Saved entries
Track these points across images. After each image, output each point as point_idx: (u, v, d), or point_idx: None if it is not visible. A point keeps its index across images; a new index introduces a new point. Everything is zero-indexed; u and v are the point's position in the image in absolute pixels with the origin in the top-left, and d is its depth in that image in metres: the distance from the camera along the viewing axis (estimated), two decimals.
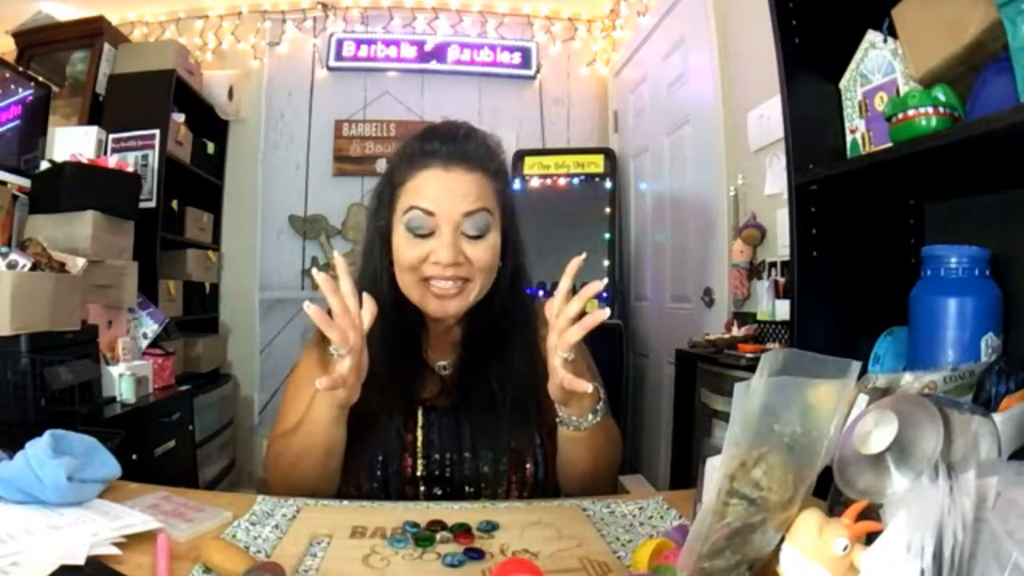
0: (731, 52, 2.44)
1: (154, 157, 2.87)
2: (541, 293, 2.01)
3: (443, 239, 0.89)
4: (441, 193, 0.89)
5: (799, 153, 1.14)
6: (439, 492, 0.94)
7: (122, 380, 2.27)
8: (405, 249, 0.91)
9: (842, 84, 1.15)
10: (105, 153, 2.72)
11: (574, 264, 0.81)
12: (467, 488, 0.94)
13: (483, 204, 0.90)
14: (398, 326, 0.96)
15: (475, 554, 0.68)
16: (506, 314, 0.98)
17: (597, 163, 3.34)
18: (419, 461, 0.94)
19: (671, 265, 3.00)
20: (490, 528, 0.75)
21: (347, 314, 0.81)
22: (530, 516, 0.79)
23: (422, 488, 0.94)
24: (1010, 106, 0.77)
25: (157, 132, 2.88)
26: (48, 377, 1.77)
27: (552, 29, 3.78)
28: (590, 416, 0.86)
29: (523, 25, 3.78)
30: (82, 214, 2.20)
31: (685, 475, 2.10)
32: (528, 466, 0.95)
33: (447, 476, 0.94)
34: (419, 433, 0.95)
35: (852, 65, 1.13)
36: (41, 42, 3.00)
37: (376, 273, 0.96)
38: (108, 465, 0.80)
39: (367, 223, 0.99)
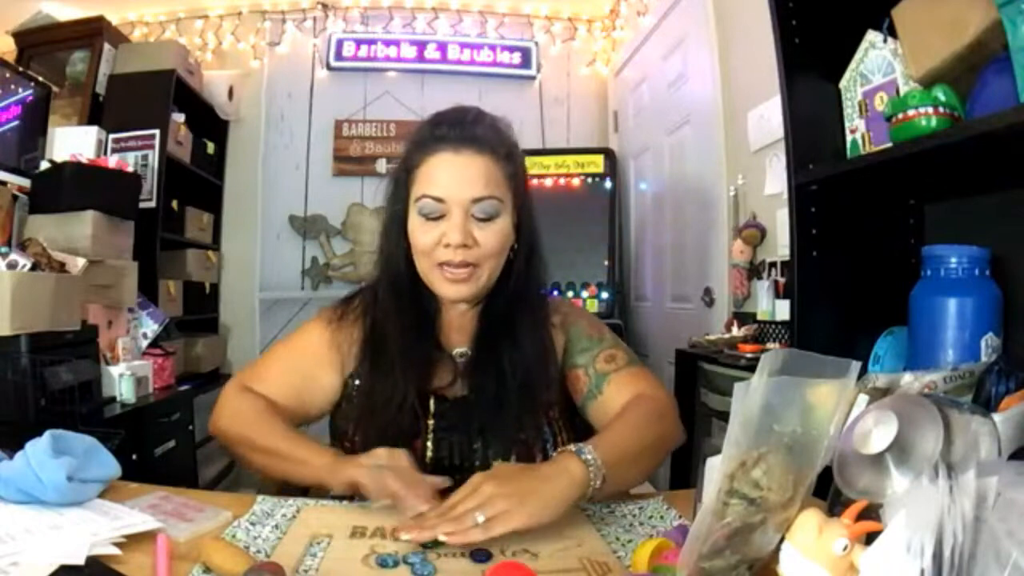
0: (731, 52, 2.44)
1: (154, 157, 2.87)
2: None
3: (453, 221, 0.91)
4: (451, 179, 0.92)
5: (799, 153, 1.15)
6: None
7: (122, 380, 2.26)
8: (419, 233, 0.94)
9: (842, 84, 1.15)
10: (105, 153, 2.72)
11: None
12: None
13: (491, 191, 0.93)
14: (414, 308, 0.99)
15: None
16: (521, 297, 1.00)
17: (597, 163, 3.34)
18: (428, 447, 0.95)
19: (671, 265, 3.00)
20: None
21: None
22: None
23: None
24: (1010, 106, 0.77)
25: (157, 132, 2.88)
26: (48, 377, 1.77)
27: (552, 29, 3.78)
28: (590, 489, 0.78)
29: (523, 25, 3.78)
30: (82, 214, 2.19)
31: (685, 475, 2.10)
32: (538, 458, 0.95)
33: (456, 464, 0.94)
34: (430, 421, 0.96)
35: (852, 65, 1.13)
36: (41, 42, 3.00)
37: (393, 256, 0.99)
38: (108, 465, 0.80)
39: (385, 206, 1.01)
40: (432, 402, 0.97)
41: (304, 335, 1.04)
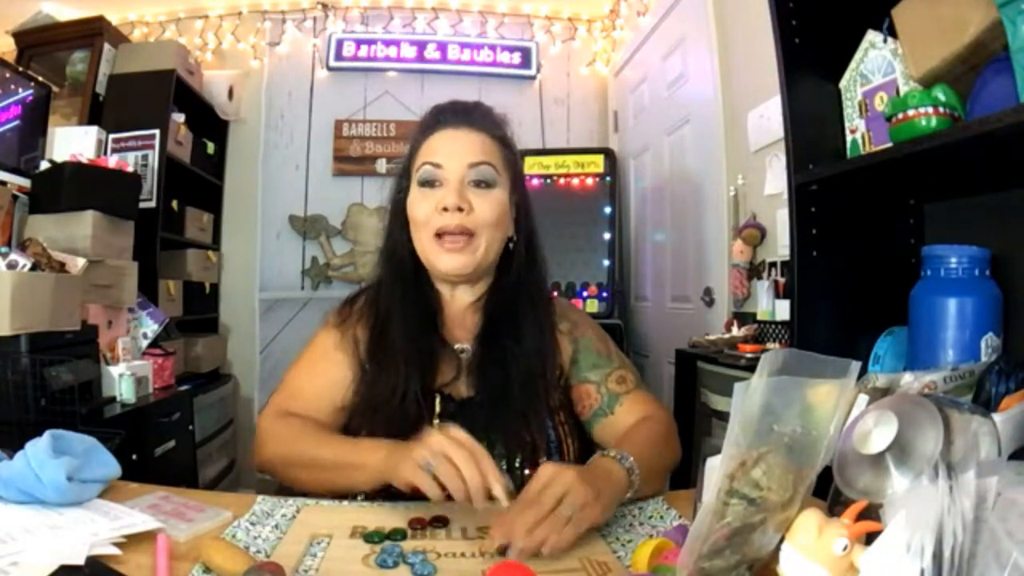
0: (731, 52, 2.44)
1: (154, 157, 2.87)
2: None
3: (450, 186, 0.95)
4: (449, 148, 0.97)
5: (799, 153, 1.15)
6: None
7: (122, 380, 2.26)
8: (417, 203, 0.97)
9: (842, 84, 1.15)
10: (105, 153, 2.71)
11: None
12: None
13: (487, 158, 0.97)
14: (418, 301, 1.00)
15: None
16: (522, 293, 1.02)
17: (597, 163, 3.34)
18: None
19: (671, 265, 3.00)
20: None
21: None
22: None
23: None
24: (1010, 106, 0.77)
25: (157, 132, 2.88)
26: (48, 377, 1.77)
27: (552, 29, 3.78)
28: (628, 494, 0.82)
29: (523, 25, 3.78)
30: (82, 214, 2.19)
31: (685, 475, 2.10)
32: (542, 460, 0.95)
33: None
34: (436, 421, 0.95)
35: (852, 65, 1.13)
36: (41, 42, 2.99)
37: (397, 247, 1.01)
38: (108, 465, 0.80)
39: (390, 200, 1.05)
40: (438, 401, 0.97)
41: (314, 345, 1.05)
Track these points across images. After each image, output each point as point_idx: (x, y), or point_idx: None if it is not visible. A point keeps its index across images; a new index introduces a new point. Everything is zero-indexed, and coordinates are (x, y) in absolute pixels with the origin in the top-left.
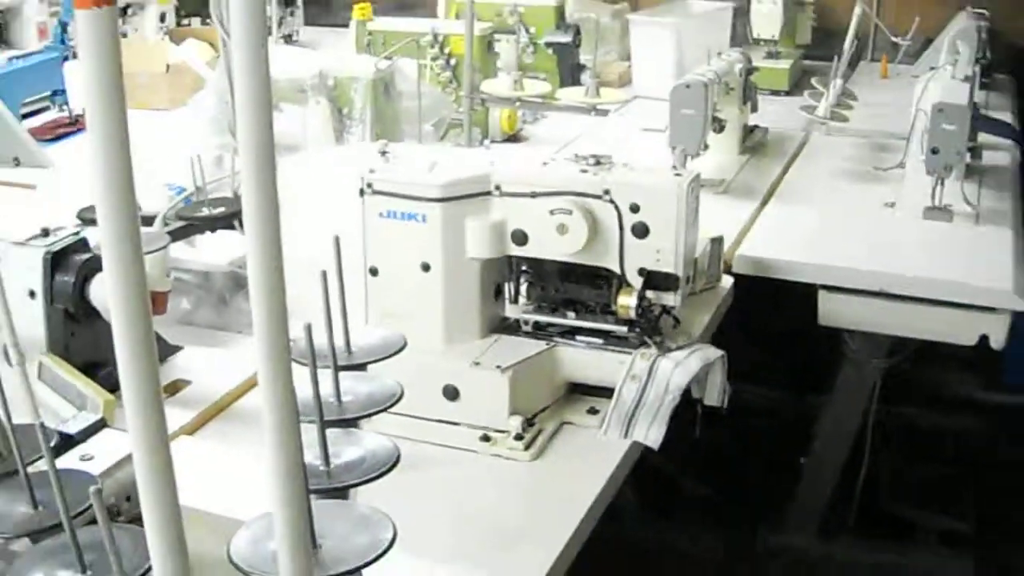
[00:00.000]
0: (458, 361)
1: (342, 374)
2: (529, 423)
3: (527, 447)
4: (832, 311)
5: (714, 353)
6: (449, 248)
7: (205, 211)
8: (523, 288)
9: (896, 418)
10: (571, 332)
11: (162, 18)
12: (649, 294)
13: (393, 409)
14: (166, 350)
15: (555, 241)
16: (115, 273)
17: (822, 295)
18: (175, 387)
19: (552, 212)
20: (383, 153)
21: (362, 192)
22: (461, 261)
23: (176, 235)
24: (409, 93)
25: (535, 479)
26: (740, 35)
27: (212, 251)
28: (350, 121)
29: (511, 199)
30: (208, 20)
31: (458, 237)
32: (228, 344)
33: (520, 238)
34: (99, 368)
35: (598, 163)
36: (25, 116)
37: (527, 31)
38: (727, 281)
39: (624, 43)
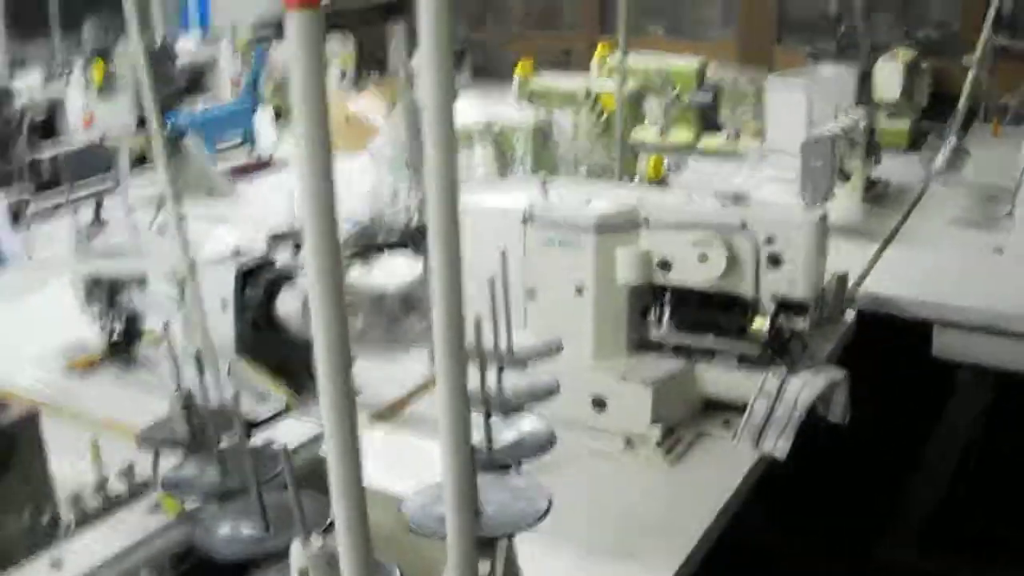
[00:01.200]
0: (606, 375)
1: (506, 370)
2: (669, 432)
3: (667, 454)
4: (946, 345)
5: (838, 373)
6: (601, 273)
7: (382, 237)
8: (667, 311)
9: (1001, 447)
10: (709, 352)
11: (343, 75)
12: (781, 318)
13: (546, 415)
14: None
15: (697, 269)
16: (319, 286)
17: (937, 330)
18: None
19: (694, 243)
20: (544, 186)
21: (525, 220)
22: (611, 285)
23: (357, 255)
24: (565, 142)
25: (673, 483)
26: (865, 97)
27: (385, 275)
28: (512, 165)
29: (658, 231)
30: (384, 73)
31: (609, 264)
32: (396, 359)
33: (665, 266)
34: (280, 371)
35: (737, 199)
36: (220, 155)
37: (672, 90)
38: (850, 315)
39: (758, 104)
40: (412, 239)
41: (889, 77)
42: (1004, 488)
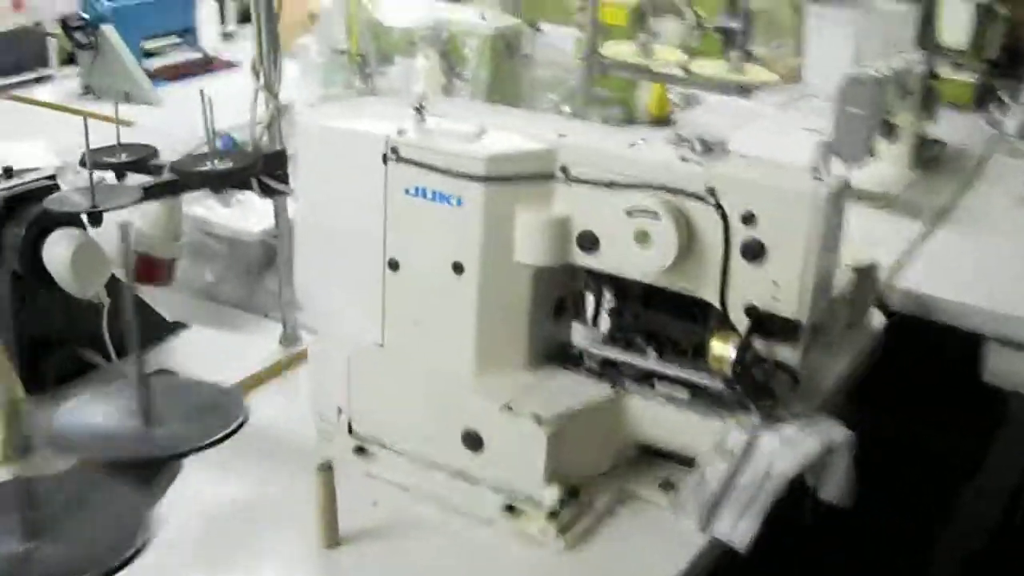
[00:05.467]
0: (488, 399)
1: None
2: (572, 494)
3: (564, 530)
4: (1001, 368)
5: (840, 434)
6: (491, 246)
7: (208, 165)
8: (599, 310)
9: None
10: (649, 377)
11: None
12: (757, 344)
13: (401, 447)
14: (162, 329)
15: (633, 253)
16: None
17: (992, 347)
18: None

What you have to do = Check each line of the records above, and copy those that hold the word "Track".

Your solution =
Track these points across images. After each image, output each point as point_idx: (u, v, d), or point_idx: None if it is not visible. A point keeps its index across images; a new index introduces a new point. Everything is zero-indexed; u and v are the point's position in the image in absolute pixels with the origin in the top-left, and d is its depth in that image in metres: the distance from the camera along the viewing axis (estimated), two decimals.
Track these points across images. After each image, output each point as point_idx: (x, y), or point_idx: None if it is not visible. A point keeps its index across images; a new index introduces a new point. Everything is zero-indexed, and coordinates are (x, y) in absolute pixels with the origin in the top-left.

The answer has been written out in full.